Inaugurado con notorio retraso, entre comentarios en voz baja, con las recurrentes críticas del paisanaje de esta tierra, León cuenta por fin con su Museo de Semana Santa. No cumple con todas las expectativas iniciales, ha costado más dinero del presupuestado al inicio del proyecto, el majestuoso patio central acristalado no sirve para su previsto fin expositivo y el edificio, una vez finalizado, lleva cuatro años destinado a otros menesteres, de ahí los juicios negativos que han aderezado su puesta en escena.

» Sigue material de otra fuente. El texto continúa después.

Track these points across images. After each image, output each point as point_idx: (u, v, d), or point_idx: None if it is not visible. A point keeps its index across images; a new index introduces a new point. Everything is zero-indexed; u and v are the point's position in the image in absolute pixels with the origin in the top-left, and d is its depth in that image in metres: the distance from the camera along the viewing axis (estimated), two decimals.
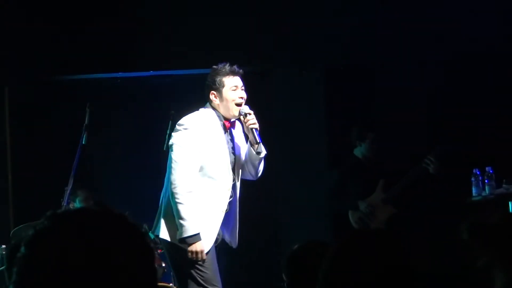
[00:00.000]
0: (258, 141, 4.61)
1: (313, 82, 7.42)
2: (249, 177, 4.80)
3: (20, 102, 7.35)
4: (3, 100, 7.36)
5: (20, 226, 6.00)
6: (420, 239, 6.35)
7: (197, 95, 4.80)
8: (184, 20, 7.14)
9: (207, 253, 4.52)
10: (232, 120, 4.70)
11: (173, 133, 4.65)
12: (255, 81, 6.36)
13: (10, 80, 7.33)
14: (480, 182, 6.27)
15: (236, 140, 4.74)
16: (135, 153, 7.35)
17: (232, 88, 4.64)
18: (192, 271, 4.53)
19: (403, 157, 6.57)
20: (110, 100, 7.39)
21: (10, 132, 7.38)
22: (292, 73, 7.46)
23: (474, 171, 6.30)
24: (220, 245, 4.75)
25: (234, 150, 4.71)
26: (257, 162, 4.69)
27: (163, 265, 5.96)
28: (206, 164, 4.57)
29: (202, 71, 4.83)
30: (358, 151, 6.56)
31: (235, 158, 4.71)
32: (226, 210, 4.65)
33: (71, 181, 5.27)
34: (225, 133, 4.67)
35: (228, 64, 4.67)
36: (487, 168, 6.27)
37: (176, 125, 4.65)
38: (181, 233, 4.44)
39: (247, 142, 4.73)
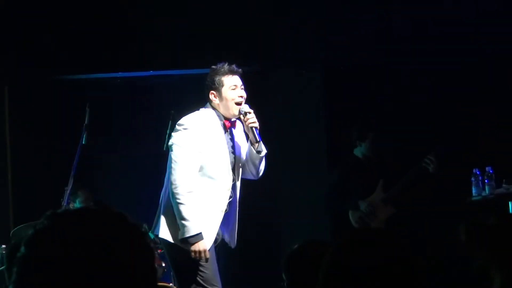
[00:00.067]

A pesar de todos los pesares, la ciudad y la provincia necesitaban este espacio. La Semana Santa de León requería un lugar de encuentro, un sitio común que matice el ego y los particularismos de cofradías y hermandades, un museo que reúna la tradición, cultura, religiosidad y devoción que impulsan los días más entrañables y turísticos de la capital leonesa. Allí propios y ajenos podrán contemplar con detenimiento los detalles de las piezas que se exhiben, una maravilla en su conjunto.
A finales de la década de los ochenta ya se oían en León voces que clamaban por este museo. Se miraba con cierta envidia a la vecina Zamora, donde existe desde los años sesenta y que en las últimas décadas se ha convertido en el museo de su estilo más visitado de España. Hasta 2016 no se puso la primera piedra de la obra en el recinto del antiguo Seminario leonés. Hoy es una acertada realidad.
Los leoneses podemos perder el tiempo y las energías en ponerle peros al Museo Diocesano y de la Semana Santa, es algo muy de aquí, o dedicarnos a defenderlo y difundirlo por España y el mundo como un lugar de obligada visita. Su ubicación, junto a la catedral y la Plaza Mayor, es ideal para que cumpla con su misión de poner en valor el enorme patrimonio religioso de la provincia. Y a quien le moleste que el Obispado tenga protagonismo en esta historia que se lo haga mirar.